Syaikh ‘Abdu ‘Aziz bin Nashir Al Jalil Hafizhahullah mengatakan, “Makna kaidah bahwa nama Allah itu bersifat tauqifiyah yaitu wajib berhenti, mencukupkan diri dengan dalil yang ada dalam Al Qur’an dan Sunnah. Sehingga tidak boleh menambahi dan mengurangi apa yang ada dalam keduanya. Bahkan wajib mencukupkan diri dengan dalil tersebut terkait lafazh dan makna dari nama-nama Allah itu”[3].

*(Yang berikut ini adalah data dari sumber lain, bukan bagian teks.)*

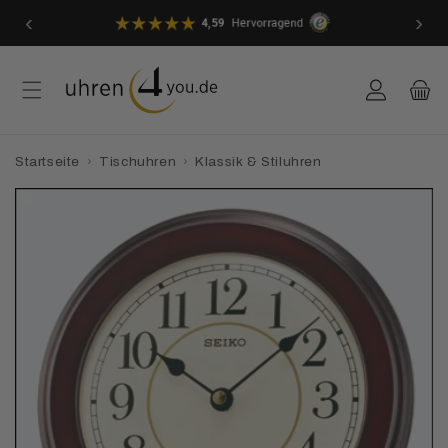
Direkt
‹
›
zum
Inhalt
Einloggen
Warenkor
Startseite
›
Tischuhren
›
Klassik & Stiluhren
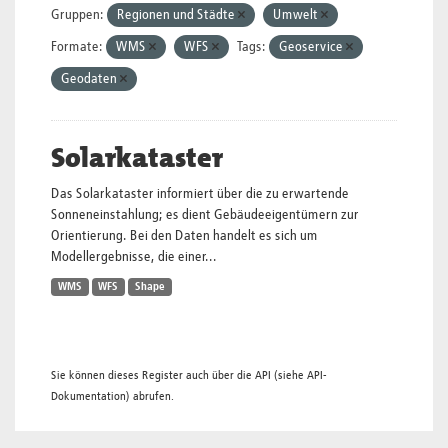
Gruppen:
Regionen und Städte
Umwelt
Formate:
WMS
WFS
Tags:
Geoservice
Geodaten
Solarkataster
Das Solarkataster informiert über die zu erwartende
Sonneneinstahlung; es dient Gebäudeeigentümern zur
Orientierung. Bei den Daten handelt es sich um
Modellergebnisse, die einer...
WMS
WFS
Shape
Sie können dieses Register auch über die
API
(siehe
API-
Dokumentation
) abrufen.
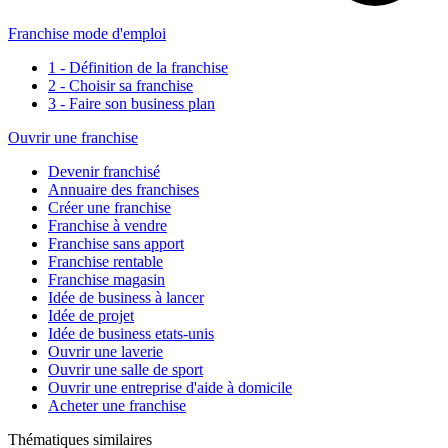
Franchise mode d'emploi
1 - Définition de la franchise
2 - Choisir sa franchise
3 - Faire son business plan
Ouvrir une franchise
Devenir franchisé
Annuaire des franchises
Créer une franchise
Franchise à vendre
Franchise sans apport
Franchise rentable
Franchise magasin
Idée de business à lancer
Idée de projet
Idée de business etats-unis
Ouvrir une laverie
Ouvrir une salle de sport
Ouvrir une entreprise d'aide à domicile
Acheter une franchise
Thématiques similaires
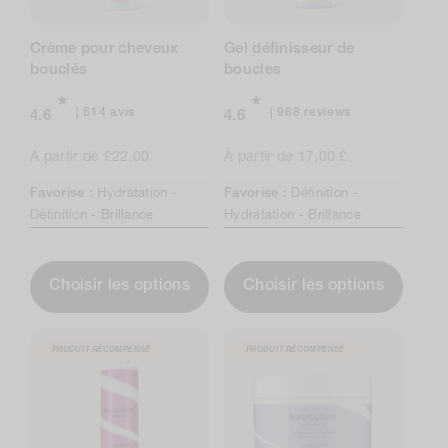
Crème pour cheveux
Gel définisseur de
bouclés
boucles
614
968
614 avis
968 reviews
4.6
4.6
avis
total
au
reviews
Prix
A partir de £22.00
Prix
À partir de 17,00 £
total
normal
normal
Favorise :
Hydratation -
Favorise :
Définition -
Définition -
Brillance
Hydratation -
Brillance
Choisir les options
Choisir les options
PRODUIT RÉCOMPENSÉ
PRODUIT RÉCOMPENSÉ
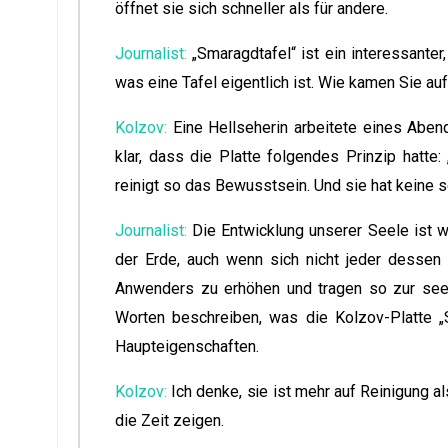
öffnet sie sich schneller als für andere.
Journalist:
„Smaragdtafel“ ist ein interessante
was eine Tafel eigentlich ist. Wie kamen Sie a
Kolzov:
Eine Hellseherin arbeitete eines Abend
klar, dass die Platte folgendes Prinzip hatte:
reinigt so das Bewusstsein. Und sie hat keine 
Journalist:
Die Entwicklung unserer Seele ist w
der Erde, auch wenn sich nicht jeder dessen
Anwenders zu erhöhen und tragen so zur see
Worten beschreiben, was die Kolzov-Platte „
Haupteigenschaften.
Kolzov:
Ich denke, sie ist mehr auf Reinigung al
die Zeit zeigen.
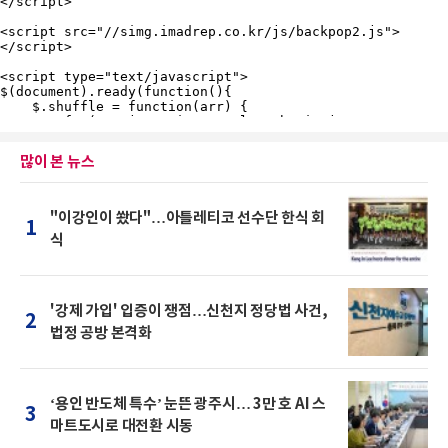
많이 본 뉴스
"이강인이 쐈다"…아틀레티코 선수단 한식 회
1
식
'강제 가입' 입증이 쟁점…신천지 정당법 사건,
2
법정 공방 본격화
‘용인 반도체 특수’ 눈뜬 광주시… 3만 호 AI 스
3
마트도시로 대전환 시동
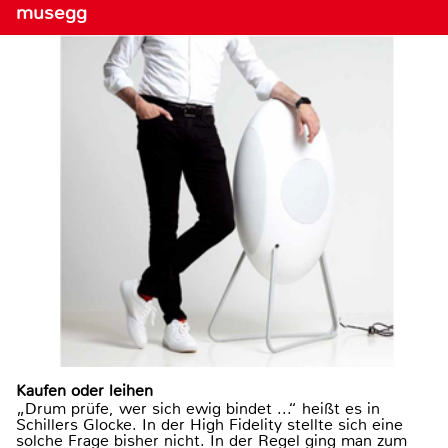
musegg
Kaufen oder leihen
„Drum prüfe, wer sich ewig bindet ...“ heißt es in
Schillers Glocke. In der High Fidelity stellte sich eine
solche Frage bisher nicht. In der Regel ging man zum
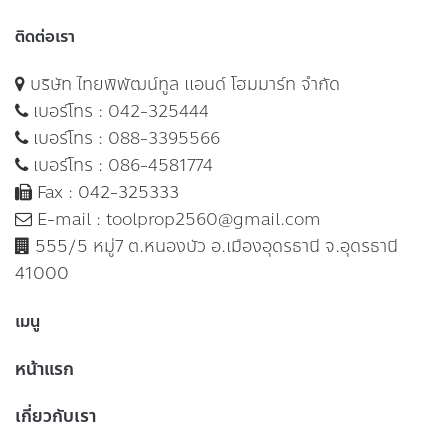
ติดต่อเรา
บริษัท ไทยพิพัฒน์ทูล แอนด์ โฮมมาร์ท จำกัด
เบอร์โทร :
042-325444
เบอร์โทร :
088-3395566
เบอร์โทร :
086-4581774
Fax : 042-325333
E-mail :
toolprop2560@gmail.com
555/5 หมู่7 ต.หนองบัว อ.เมืองอุดรธานี จ.อุดรธานี
41000
เมนู
หน้าแรก
เกี่ยวกับเรา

Syaikh Muhammad bin Sholeh Al ‘Utsaimin Rohimahullah menjelaskan maksud kaidah ini,
“Makna tauqifiyah yaitu sesungguhnya wajib mencukupkan diri/ berhenti dengan keterangan/ dalil yang disebutkan dalam Al Qur’an dan Sunnah. Sehingga apa saja yang Allah ‘Azza wa Jalla sebutkan sebagai nama bagi-Nya maka wajib bagi kita menetapkan bahwa itu adalah nama Allah. Sedangkan nama yang tidak Allah ‘Azza wa Jalla tetapkan bagi-Nya maka wajib bagi kita untuk diam, berhenti, mencukupkan diri. Kita tidak menetapkan nama itu bagi Allah dan tidak pula meniadakannya. Kita tidak boleh menambahi dan tidak boleh pula mengurangi. Sebab jika kita menambahkan nama yang bukan merupakan nama bagi Allah berarti kita telah berkata, menetapkan sesuatu tanpa ilmu. Pun demikian, jika kita mengurangi, menyembunyikan atau mengingkari sesuatu yang Allah kehendaki sebagai nama bagi-Nya. Kesimpulannya wajib bagi kita untuk mencukupkan diri dengan dalil yang ada dalam Al Qur’an dan Sunnah tentang nama – nama Allah Subhanahu wa Ta’ala. Sebab nama – nama Allah itu bersifat tauqifiyah bukan ranah akal”[4].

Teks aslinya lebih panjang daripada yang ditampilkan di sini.